Finding association rules is a very CPU and memory intensive task, since the list of purchases as well as the number of different products maybe huge. Most algorithms are related to the Apriori algorithm due to Agrawal & Srikant, c.f. [AS94]. All traditional algorithms operate offline: given minimal values for the support and the confidence the algorithms scan and rescan the list of purchases, often several times, and eventually produce all association rules. However in general, the user does not know the appropriate thresholds in advance. An inappropriate choice yields, after a long wait, either too many or too few association rules.

Carma

Inspired by online aggregation, we designed a 2-scan algorithm called Carma (Continuous Association Rule Mining Algorithm). Carma brings association rule mining online, in that it gives continuous feedback, is user controllable and yields deterministic and accurate results:

continuous feedback: It continuously produces association rules, while the list of purchases is scanned. For each rule it maintains shrinking, deterministic intervals on its support and confidence.

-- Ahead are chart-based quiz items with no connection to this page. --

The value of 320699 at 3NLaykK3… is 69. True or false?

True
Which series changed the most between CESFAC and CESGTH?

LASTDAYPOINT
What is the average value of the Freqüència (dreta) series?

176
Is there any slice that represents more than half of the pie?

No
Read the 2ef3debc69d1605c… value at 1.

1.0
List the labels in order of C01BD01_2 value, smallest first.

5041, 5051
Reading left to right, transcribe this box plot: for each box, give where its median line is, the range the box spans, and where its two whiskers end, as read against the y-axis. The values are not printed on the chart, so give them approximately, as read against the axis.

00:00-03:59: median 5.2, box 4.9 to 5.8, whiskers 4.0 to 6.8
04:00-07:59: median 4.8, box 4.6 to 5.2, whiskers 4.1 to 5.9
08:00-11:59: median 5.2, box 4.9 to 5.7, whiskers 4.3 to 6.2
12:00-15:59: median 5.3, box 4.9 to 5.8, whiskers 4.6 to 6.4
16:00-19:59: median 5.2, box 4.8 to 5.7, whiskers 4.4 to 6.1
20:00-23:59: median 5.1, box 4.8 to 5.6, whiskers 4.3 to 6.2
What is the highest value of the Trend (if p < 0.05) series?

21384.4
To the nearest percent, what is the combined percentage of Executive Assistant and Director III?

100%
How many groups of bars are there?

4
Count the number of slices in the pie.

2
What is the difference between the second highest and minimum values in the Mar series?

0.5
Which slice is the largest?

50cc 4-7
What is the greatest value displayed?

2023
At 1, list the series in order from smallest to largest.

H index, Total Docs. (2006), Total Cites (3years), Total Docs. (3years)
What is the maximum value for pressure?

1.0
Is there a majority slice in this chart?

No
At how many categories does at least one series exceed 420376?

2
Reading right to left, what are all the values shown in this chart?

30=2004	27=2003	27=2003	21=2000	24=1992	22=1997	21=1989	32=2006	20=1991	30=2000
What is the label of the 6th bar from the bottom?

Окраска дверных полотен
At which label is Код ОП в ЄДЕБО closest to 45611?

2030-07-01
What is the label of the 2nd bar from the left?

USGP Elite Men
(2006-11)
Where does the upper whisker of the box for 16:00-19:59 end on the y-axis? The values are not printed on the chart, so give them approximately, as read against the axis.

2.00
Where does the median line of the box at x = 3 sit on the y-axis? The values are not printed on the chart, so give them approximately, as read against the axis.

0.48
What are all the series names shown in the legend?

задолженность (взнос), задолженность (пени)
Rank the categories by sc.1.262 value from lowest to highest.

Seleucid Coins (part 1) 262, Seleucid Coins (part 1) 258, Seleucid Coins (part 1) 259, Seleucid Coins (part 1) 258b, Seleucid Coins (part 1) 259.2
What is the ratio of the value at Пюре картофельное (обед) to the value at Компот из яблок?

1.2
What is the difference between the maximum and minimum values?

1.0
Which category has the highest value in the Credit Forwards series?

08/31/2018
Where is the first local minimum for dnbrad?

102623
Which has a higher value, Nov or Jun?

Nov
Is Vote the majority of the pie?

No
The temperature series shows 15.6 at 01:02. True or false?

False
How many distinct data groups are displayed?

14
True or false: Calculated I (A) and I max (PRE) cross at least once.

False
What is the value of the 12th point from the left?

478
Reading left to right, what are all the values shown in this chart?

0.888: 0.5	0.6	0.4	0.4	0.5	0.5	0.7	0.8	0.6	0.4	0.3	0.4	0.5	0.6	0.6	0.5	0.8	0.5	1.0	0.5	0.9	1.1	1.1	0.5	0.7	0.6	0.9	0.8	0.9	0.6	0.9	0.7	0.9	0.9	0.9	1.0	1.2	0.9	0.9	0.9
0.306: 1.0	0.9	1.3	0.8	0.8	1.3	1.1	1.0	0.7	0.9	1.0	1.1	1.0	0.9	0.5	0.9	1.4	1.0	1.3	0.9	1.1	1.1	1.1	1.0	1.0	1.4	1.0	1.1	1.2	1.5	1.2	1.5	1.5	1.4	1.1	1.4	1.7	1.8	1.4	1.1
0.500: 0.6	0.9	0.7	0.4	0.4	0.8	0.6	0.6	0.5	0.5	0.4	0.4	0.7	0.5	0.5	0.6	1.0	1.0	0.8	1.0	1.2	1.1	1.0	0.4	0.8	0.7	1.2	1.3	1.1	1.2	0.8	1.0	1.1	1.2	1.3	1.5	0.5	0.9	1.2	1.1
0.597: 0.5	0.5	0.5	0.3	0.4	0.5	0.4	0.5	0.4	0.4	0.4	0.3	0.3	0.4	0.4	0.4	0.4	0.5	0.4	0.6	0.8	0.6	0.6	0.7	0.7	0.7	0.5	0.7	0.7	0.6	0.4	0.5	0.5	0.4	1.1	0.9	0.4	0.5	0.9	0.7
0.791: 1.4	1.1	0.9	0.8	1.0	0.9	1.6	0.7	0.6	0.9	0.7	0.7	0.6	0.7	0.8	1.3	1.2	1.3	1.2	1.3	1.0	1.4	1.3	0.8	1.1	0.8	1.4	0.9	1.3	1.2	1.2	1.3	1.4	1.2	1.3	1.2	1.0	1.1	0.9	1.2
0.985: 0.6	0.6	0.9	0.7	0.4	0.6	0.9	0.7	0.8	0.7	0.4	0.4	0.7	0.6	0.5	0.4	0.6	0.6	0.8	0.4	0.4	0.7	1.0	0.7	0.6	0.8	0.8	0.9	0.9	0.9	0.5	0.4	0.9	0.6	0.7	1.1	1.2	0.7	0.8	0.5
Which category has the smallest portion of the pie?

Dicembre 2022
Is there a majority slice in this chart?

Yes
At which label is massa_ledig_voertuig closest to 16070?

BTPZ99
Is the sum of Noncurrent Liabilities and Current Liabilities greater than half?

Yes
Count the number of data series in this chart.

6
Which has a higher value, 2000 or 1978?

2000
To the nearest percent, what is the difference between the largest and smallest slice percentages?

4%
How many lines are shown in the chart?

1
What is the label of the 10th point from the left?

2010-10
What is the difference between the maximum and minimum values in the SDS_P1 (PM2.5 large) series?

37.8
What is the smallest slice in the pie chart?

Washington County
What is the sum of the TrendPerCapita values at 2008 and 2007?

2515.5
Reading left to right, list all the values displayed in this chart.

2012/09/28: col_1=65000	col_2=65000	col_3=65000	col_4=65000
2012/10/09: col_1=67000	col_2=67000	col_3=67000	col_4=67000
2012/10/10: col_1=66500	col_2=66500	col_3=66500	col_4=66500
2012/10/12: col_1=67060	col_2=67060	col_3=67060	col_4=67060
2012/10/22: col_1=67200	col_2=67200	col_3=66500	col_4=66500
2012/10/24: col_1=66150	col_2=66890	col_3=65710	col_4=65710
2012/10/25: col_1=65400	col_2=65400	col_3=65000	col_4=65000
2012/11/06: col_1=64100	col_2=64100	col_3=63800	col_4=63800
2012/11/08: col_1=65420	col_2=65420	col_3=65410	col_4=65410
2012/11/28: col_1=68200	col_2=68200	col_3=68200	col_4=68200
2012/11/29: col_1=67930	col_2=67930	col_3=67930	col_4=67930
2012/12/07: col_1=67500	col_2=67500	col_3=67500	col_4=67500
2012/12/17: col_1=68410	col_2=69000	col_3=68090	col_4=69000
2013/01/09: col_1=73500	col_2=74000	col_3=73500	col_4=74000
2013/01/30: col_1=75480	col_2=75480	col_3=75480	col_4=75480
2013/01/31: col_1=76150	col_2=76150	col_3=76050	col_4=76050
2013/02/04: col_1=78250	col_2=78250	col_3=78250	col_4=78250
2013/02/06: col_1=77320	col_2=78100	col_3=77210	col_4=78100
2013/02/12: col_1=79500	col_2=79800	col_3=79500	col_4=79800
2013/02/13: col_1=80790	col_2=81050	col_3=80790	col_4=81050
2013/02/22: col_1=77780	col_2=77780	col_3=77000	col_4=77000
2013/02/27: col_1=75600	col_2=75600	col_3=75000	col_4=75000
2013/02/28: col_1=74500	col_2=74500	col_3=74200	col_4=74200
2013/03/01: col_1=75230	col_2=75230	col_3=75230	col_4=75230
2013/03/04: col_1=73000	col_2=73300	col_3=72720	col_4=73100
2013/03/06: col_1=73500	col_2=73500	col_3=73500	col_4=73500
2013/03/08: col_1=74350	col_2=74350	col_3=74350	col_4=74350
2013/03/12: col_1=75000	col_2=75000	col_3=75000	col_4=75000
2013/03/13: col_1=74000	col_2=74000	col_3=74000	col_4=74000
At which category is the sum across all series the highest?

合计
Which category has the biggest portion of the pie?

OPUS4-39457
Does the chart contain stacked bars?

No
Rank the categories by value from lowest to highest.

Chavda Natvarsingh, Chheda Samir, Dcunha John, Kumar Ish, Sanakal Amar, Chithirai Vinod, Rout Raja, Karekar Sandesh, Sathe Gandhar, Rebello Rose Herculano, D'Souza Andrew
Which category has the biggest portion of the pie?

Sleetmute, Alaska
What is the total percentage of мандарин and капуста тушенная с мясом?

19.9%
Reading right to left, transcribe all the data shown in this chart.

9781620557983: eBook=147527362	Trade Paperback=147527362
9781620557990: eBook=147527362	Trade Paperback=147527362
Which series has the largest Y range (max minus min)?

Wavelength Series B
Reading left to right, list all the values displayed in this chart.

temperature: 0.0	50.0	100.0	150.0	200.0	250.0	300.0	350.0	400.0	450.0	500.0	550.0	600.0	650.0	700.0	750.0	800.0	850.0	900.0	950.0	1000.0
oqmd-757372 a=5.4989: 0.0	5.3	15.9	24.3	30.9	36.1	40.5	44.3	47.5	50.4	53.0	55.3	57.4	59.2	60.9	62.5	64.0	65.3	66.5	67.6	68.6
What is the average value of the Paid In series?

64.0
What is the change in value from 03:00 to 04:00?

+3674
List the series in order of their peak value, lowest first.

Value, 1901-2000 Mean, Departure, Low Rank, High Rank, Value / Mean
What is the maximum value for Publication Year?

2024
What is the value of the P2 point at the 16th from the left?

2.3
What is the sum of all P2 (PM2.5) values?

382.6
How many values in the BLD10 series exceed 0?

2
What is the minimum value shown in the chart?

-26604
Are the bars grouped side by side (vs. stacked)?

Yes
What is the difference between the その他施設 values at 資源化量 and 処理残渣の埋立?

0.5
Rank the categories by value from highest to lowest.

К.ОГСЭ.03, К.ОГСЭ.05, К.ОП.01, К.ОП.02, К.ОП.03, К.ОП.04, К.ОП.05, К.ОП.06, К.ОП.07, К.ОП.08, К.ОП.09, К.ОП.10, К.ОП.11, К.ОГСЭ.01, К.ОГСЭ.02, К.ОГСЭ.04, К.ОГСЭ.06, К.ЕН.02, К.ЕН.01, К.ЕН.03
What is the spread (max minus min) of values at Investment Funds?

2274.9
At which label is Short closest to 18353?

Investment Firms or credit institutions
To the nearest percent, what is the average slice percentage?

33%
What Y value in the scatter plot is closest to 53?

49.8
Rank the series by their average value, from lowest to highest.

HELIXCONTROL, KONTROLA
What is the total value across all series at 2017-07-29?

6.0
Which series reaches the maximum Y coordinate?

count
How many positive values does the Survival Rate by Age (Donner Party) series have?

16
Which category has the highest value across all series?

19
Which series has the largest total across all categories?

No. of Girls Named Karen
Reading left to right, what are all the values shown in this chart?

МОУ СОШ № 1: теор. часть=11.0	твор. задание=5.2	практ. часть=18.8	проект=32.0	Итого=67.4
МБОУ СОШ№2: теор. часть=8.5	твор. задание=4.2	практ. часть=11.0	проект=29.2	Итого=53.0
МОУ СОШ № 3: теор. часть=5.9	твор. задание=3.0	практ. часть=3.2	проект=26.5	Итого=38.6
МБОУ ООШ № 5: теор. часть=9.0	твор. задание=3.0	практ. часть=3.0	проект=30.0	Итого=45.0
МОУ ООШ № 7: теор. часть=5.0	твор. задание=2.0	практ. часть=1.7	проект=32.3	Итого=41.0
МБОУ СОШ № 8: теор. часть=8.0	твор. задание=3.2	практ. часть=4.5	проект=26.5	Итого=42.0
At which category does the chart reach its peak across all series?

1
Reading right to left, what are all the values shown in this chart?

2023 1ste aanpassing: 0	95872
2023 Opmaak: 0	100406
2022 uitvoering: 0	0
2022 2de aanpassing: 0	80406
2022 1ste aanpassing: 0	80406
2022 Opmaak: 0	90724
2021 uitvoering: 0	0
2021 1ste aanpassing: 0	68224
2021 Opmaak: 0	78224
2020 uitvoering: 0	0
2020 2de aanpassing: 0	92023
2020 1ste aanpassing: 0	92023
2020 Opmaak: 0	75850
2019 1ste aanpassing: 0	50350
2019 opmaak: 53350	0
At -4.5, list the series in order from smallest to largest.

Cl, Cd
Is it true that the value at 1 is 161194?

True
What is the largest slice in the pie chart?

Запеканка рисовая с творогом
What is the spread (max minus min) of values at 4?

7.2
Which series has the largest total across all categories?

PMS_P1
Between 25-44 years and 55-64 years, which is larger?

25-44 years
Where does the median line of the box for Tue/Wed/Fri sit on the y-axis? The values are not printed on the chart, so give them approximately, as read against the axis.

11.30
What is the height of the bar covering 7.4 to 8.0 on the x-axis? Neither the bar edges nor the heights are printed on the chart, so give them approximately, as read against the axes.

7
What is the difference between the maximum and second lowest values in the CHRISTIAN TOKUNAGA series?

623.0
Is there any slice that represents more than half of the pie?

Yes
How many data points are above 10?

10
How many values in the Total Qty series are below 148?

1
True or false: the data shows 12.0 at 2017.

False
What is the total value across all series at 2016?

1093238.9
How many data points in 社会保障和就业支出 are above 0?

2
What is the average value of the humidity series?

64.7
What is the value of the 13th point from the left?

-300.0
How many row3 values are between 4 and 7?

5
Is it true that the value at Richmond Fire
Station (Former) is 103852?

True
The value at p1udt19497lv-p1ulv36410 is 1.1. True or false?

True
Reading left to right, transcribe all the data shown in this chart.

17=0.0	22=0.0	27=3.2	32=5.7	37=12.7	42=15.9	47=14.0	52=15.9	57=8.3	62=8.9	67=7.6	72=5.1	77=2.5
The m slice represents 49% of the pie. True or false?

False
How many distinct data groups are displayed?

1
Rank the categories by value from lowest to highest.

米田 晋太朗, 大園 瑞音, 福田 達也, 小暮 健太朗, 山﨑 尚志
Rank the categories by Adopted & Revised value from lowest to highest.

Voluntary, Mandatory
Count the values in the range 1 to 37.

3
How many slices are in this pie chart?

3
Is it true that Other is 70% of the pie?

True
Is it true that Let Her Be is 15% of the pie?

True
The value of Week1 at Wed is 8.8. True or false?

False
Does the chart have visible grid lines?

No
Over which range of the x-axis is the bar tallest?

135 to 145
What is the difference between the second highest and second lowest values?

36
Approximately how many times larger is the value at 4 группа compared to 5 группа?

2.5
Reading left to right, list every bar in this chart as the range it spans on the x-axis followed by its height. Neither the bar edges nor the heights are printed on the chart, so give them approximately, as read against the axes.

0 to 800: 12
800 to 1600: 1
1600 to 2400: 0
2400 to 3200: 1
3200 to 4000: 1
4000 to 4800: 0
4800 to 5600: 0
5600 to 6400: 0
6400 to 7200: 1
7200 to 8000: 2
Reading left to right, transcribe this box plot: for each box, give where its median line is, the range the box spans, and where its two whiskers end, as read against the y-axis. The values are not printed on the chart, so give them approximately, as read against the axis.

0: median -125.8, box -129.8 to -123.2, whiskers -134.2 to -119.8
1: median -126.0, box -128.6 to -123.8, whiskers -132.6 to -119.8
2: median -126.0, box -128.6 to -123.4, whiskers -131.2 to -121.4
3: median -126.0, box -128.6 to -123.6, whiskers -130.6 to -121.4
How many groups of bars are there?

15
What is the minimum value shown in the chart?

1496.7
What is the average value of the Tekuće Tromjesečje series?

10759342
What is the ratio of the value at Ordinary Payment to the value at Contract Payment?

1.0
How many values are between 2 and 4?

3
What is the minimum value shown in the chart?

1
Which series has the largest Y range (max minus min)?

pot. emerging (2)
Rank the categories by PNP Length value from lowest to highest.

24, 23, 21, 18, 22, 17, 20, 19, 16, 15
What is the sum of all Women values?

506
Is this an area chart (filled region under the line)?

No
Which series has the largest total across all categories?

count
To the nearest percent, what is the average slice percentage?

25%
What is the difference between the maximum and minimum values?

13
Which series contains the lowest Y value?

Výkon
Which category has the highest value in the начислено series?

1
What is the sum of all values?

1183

user controllable: During the first scan the user is free to change the support and confidence thresholds "on the fly". In combination with the continuous feedback, the user can therefore determine the "right" thresholds interactively.

deterministic and accurate results: Carma guarantees that it produces all association rules after at most 2 scans and for each rule its precise support and confidence value.

An interesting feature of Carma is that the second scan of the list is not needed, whenerver the shrinking, deterministic intervals on the produced rules support and confidence suffice. Thus Carma can be used to continuously produce association rules from a list read from a network. For a detailed description of Carma see [Hid99].

Performance

To compare the performance of Carma to traditional algorithms we implemented Carma along with Apriori and the DIC algorithm due to Brin et al, c.f. [BMUT97]. While not being faster in general Carma outperformed Apriori and DIC on low support thresholds.
Moreover, Carma is typically by an order of magnitude more memory efficient and readily computes association rules in cases which are intractable for Apriori or DIC.

References

[AS94] R. Agrawal and R. Srikant. Fast algorithms for mining association rules. In Proc. of the 20th Int'l Conf. on Very Large Databases, Santiago, Chile, Sept. 1994.

[BMUT97] Sergey Brin, Rajeev Motwani, Jeffrey D. Ullman, and Shalom Tsur. Dynamic itemset counting and implication rules for market basket data. In Proceedings of the ACM SIGMOD International Conference on Manag ement of Data, volume 26,2 of SIGMOD Record, pages 255-264, New York, May 13th-15th 1997. ACM Press.

[Hid99] C. Hidber Online Association Rule Mining. In Proceedings of the ACM SIGMOD International Conference on Manag ement of Data, 1999 (to appear).